Another important issue surrounds what is actually being measured when lymph nodes are counted. When restricting their search to SEER-Medicare patient data, as opposed to all SEER date, Weiss et al. (17) were able to account for such confounders as patient co-morbidities, patient acuity, and clinician attributes. They showed that these factors did not contribute to the improved survival seen in patients with increased number of lymph nodes retrieved. However, this does not adequately explain why only 36-41% of hospitals are routinely attaining the minimum 12 lymph node recommendations. This may be due to a continued lack of awareness or training among both pathologists and surgeons, and may even be due to institutional cultures that are difficult to adjust. Studies are needed to better understand the barriers at play in the 59-64% of hospitals in which the 12 lymph node recommendation is not being achieved. This information could be used to evaluate more fully what variables, (i.e., the patient, surgeon, pathologist, or institution) best explains why the majority of hospitals are not retrieving the minimum suggested number of lymph nodes.
Finally, it has been proposed that the lymph node count may be used as a measure of quality, and as such, may be used in the future by third-party payers as a benchmark for reimbursement. As mentioned earlier, there are a number of variables that contribute to the overall lymph node count in colorectal cancer specimens. We acknowledge the ease and perceived objectivity associated with using lymph node counts as a measure of specimen adequacy. However, we agree with multiple authors who have cautioned against using lymph node number as a measure of quality.
In conclusion, we believe that the current CAP recommendation of 12-15 lymph nodes examined in a colorectal specimen is appropriate. Our calculations suggest sampling 12-15 lymph nodes will yield a roughly 80% negative predictive value (NPV) for metastasis of colorectal carcinoma. There has been an increase in the use of multiple tools for better screening and earlier detection of colorectal carcinoma, which may improve the ability to detect cancers at an earlier stage.
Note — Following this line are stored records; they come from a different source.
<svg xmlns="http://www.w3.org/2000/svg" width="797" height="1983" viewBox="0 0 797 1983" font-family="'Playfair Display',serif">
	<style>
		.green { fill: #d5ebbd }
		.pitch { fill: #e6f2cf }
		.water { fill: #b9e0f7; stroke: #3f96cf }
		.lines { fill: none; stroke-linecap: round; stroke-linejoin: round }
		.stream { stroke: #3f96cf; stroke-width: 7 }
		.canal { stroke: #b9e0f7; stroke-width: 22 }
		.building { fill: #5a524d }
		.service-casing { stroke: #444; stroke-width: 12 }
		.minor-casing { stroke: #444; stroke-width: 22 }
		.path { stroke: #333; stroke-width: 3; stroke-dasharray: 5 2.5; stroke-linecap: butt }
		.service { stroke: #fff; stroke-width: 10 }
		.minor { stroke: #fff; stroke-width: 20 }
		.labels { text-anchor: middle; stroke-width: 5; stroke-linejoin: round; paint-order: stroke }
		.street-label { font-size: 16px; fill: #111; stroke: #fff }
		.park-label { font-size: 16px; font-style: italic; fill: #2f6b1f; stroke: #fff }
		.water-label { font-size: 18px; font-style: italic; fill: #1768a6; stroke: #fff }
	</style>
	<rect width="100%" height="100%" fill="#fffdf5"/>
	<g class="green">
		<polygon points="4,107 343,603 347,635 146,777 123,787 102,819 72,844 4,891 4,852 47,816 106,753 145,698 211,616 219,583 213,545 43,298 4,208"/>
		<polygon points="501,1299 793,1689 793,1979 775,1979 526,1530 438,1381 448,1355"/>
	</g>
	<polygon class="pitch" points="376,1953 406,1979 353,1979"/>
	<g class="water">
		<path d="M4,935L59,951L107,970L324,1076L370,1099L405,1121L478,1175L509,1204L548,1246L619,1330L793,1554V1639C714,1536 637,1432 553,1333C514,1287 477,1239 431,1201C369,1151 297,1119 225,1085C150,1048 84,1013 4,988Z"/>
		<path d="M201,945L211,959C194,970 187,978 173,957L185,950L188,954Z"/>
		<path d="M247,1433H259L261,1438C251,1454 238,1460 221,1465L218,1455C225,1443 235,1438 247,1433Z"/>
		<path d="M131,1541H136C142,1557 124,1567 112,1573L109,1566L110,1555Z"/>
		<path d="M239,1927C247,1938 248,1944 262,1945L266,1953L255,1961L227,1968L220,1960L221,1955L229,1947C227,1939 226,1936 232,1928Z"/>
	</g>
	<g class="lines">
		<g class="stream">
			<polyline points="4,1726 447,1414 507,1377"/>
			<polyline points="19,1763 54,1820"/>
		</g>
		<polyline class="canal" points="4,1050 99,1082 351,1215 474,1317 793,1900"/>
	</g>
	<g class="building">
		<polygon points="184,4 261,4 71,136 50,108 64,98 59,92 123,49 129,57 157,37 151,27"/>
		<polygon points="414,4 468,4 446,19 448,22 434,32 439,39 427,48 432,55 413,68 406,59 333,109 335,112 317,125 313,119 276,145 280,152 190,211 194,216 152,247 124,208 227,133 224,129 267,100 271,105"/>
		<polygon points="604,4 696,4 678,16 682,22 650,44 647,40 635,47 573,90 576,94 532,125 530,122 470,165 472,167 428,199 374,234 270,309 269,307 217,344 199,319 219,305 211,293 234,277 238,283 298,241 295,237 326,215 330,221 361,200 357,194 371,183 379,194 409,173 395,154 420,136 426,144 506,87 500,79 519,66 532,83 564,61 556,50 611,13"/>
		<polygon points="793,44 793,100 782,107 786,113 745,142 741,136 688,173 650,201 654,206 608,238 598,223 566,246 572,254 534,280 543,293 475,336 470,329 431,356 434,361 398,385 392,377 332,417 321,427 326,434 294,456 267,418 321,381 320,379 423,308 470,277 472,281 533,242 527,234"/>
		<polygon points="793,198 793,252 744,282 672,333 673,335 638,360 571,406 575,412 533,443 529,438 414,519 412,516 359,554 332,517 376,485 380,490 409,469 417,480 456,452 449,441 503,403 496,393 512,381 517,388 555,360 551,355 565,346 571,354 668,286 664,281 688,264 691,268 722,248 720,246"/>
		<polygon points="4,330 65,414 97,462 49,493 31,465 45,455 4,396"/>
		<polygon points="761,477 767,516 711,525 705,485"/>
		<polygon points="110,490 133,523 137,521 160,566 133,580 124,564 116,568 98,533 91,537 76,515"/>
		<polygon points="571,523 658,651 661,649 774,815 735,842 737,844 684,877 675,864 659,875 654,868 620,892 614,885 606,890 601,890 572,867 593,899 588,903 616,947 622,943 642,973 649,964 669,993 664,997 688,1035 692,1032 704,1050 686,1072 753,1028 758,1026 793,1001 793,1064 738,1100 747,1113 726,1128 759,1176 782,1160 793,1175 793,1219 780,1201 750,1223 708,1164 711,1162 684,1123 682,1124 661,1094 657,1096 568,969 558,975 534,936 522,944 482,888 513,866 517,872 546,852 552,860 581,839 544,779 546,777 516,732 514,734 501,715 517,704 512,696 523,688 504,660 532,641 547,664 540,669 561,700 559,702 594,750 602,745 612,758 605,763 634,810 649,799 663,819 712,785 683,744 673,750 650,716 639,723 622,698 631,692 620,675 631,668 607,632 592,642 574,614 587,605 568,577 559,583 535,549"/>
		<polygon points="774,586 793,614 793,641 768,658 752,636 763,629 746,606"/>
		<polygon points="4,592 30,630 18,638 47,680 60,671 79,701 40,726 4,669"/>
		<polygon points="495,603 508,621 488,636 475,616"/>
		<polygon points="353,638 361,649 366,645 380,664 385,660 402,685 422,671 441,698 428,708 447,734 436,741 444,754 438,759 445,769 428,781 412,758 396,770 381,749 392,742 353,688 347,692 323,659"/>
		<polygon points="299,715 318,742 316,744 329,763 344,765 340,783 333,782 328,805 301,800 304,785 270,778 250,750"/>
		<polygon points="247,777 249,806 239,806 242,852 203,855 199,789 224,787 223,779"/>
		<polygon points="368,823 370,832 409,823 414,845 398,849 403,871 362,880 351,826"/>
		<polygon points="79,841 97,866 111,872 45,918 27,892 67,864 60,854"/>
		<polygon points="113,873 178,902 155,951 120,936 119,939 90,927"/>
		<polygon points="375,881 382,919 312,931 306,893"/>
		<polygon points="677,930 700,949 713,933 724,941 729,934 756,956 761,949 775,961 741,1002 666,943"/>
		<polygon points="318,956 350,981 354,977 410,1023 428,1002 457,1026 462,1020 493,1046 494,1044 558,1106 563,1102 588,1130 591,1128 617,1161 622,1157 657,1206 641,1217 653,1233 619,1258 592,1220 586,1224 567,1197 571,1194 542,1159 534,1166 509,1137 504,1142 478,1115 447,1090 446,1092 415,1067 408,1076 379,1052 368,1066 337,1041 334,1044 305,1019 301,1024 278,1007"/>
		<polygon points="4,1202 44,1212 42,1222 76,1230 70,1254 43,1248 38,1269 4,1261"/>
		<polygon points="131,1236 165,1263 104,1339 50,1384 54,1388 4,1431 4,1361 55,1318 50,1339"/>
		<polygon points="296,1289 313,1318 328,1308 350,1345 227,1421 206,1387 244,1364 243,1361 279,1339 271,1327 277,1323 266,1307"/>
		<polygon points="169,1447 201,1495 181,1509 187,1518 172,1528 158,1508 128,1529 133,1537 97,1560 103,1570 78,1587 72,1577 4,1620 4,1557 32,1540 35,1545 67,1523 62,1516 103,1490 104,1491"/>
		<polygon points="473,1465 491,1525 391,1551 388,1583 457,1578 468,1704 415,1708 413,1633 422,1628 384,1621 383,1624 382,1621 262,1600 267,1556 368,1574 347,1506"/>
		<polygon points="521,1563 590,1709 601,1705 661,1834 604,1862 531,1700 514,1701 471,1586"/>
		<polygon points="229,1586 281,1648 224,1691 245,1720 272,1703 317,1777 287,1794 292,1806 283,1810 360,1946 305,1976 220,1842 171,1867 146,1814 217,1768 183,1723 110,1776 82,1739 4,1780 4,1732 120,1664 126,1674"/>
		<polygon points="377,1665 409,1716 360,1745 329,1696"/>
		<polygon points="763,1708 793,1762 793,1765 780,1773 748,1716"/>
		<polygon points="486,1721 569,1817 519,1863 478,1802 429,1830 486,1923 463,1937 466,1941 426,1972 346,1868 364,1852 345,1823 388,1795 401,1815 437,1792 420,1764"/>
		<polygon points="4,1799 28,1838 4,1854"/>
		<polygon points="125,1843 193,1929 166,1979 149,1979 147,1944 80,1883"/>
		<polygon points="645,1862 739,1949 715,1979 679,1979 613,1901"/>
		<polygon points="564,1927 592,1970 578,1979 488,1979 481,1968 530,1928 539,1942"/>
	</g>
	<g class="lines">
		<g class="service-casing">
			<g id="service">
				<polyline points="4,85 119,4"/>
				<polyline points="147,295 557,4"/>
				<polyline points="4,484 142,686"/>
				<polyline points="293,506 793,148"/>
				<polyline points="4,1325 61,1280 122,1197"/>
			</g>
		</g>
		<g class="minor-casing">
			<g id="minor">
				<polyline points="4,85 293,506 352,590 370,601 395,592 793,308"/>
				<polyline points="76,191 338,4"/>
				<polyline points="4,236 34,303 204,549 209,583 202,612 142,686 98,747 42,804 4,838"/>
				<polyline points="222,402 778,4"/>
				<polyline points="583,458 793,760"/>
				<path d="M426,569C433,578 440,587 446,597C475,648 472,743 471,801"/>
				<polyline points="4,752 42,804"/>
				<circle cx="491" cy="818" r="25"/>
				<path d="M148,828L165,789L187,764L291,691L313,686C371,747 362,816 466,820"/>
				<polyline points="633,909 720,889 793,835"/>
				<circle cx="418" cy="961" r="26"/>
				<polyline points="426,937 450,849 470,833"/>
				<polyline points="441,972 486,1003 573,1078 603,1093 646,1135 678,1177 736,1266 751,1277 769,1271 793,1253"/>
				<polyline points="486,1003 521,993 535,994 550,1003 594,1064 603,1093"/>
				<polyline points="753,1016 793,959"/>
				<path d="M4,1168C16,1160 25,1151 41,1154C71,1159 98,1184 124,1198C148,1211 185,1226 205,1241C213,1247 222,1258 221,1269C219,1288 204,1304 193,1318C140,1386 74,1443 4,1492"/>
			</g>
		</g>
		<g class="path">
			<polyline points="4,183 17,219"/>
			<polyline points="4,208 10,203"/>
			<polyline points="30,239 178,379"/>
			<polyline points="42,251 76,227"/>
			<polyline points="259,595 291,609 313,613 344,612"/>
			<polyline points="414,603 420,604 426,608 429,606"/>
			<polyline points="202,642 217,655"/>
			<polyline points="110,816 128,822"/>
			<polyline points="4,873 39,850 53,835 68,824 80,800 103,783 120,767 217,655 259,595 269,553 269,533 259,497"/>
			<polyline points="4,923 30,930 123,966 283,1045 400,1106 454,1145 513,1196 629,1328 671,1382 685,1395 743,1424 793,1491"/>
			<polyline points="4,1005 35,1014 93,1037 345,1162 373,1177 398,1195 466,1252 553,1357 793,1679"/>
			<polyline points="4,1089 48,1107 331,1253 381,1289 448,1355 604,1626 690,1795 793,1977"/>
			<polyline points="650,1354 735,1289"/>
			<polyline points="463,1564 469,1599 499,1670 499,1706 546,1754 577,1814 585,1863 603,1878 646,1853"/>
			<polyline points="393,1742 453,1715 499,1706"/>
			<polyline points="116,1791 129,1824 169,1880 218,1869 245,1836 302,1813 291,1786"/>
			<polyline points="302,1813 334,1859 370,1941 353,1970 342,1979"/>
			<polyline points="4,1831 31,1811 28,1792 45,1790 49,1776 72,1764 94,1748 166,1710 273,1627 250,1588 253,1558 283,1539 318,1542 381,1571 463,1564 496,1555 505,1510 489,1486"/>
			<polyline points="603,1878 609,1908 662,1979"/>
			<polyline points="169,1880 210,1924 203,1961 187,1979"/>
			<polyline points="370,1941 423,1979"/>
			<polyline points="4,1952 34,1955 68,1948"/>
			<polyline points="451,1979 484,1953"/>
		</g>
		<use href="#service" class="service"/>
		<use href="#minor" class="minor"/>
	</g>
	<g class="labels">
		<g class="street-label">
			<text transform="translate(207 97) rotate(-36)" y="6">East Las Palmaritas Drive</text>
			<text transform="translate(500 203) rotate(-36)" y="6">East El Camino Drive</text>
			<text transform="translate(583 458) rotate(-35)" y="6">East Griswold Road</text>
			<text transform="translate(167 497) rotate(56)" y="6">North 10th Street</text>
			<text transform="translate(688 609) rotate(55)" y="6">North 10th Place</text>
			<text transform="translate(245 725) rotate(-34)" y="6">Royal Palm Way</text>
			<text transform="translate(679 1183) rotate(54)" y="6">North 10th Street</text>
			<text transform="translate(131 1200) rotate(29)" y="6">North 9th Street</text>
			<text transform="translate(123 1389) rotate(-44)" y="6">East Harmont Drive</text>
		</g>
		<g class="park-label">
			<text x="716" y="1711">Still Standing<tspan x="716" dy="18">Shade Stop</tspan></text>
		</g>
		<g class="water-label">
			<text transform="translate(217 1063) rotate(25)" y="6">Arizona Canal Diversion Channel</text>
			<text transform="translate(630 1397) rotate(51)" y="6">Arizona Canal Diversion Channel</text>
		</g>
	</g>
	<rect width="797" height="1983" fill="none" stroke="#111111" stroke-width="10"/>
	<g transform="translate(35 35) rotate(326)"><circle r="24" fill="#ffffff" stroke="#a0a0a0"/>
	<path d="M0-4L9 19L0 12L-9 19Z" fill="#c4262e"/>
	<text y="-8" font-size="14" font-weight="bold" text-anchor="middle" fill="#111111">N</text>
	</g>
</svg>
This will likely be augmented through education regarding the importance of screening and increase in access to appropriate medical care and diagnoses. There are a number of variables that dictate the number of lymph nodes retrieved in any given specimen. Therefore, even though lymph node counts provide a single, objective data point, the value these numbers yield remains unclear. The truest indicator of quality care remains the patient’s outcome.
Acknowledgements
Disclosure: The authors declare no conflict of interest.